DOKUMENTAUSZUG:
----

Auf die Revision der Klägerin wird das Urteil des 24. Zivilsenats des Kammergerichts vom 25. April 2012 - 24 U 173/10 - unter Zurückweisung des weitergehenden Rechtsmittels im Kostenpunkt und insoweit aufgehoben, als die Klage hinsichtlich der Anträge, die Abrechnungen für das Kalenderjahr 2006 zum 1. April 2007 vorzunehmen (Klageantrag zu 4), die Wertungszuschläge für das Kalenderjahr 2006 auszuschütten (Klageantrag zu 5) und vorgerichtliche Anwaltskosten zu erstatten (Klageantrag zu 3) abgewiesen worden ist.

Im Umfang der Aufhebung wird die Sache zur neuen Verhandlung und Entscheidung, auch über die Kosten der Revision, an das Berufungsgericht zurückverwiesen.

Von Rechts wegen

Normenkette:

GEMA A-VPA 2006 Abschn. 4 Nr. 4 Abs. 5 S. 1-2;

Tatbestand

Die Beklagte ist die Gesellschaft für musikalische Aufführungs- und mechanische Vervielfältigungsrechte (GEMA). Sie nimmt die ihr von Komponisten, Textdichtern und Musikverlegern aufgrund von Berechtigungsverträgen eingeräumten urheberrechtlichen Nutzungsrechte an Musikwerken wahr und verteilt die Einnahmen aus der Verwertung der ihr eingeräumten Rechte auf der Grundlage von Verteilungsplänen an die Berechtigten. Die Verteilungspläne werden von der Mitgliederversammlung der Beklagten beschlossen und bilden nach § 6 Buchst. a des Berechtigungsvertrages auch mit künftigen Änderungen dessen Bestandteil.

Die Klägerin betreibt als Einzelkauffrau einen Musikverlag. Sie hat unter der Firmierung ihres Verlags mit der Beklagten im Jahr 2006 einen Berechtigungsvertrag geschlossen und der Beklagten darin die Nutzungsrechte an den von ihr verlegten Musikwerken zur Auswertung eingeräumt.

Die J. Konzertdirektion, deren Inhaberin gleichfalls die Klägerin ist, hat bei der Beklagten für das Geschäftsjahr 2006 insgesamt 130 Musikfolgen (Programme) von in Hotels und anderen Restaurationsbetrieben als Hintergrundmusik aufgeführter Klaviermusik zur Verrechnung eingereicht. Jedes dieser Programme enthält auch Klavierstücke, die im Musikverlag der Klägerin erschienen sind.

----

DATENAUSZÜGE:

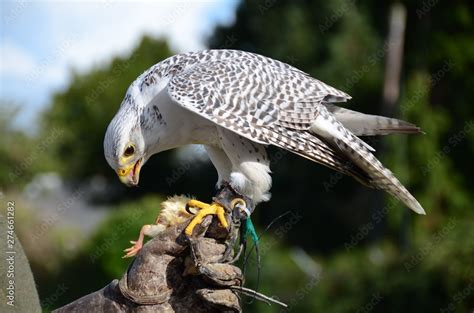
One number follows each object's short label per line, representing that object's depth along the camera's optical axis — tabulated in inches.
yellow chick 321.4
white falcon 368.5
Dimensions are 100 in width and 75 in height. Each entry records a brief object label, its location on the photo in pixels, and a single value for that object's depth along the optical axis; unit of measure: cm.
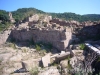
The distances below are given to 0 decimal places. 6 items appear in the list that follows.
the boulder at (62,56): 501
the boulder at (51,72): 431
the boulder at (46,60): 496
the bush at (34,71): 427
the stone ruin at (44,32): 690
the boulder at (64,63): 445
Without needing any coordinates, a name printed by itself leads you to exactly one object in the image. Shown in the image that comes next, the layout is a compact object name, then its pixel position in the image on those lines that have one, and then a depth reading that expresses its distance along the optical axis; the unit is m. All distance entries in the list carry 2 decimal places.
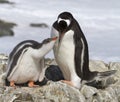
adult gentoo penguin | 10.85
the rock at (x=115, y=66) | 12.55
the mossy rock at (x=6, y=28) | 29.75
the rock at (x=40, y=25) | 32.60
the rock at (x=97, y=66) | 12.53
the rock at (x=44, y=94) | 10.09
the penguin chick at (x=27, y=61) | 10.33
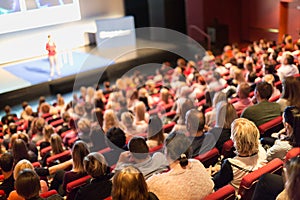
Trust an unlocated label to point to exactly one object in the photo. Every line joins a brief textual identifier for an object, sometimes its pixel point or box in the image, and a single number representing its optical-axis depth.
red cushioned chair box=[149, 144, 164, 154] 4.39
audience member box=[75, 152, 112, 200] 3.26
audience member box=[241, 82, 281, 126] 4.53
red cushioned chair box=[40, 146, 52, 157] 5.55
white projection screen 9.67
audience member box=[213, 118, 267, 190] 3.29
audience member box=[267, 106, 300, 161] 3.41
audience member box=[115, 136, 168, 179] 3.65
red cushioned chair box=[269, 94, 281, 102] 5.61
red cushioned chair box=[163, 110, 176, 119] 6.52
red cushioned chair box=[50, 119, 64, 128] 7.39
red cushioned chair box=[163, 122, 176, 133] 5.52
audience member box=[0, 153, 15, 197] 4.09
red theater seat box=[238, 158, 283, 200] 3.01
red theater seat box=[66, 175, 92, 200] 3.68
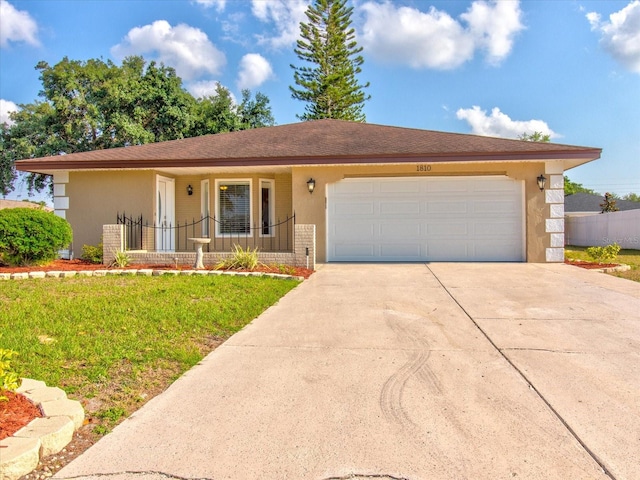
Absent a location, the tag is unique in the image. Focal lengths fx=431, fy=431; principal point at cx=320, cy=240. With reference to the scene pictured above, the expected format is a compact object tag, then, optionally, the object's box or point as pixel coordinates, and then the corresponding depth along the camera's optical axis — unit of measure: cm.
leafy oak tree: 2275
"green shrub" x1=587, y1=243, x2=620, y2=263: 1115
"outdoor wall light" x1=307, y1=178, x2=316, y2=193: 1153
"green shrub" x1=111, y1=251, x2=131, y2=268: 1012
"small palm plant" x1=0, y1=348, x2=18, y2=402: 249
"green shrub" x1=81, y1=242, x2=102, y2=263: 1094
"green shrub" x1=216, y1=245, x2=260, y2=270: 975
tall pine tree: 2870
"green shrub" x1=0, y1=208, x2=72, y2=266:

----

AUFGABE: Wie viele Musikfolgen hat die J. Konzertdirektion laut dem Dokumentauszug für das Geschäftsjahr 2006 bei der Beklagten zur Verrechnung eingereicht?

ANTWORT ZUR AUFGABE: Insgesamt 130 Musikfolgen (Programme).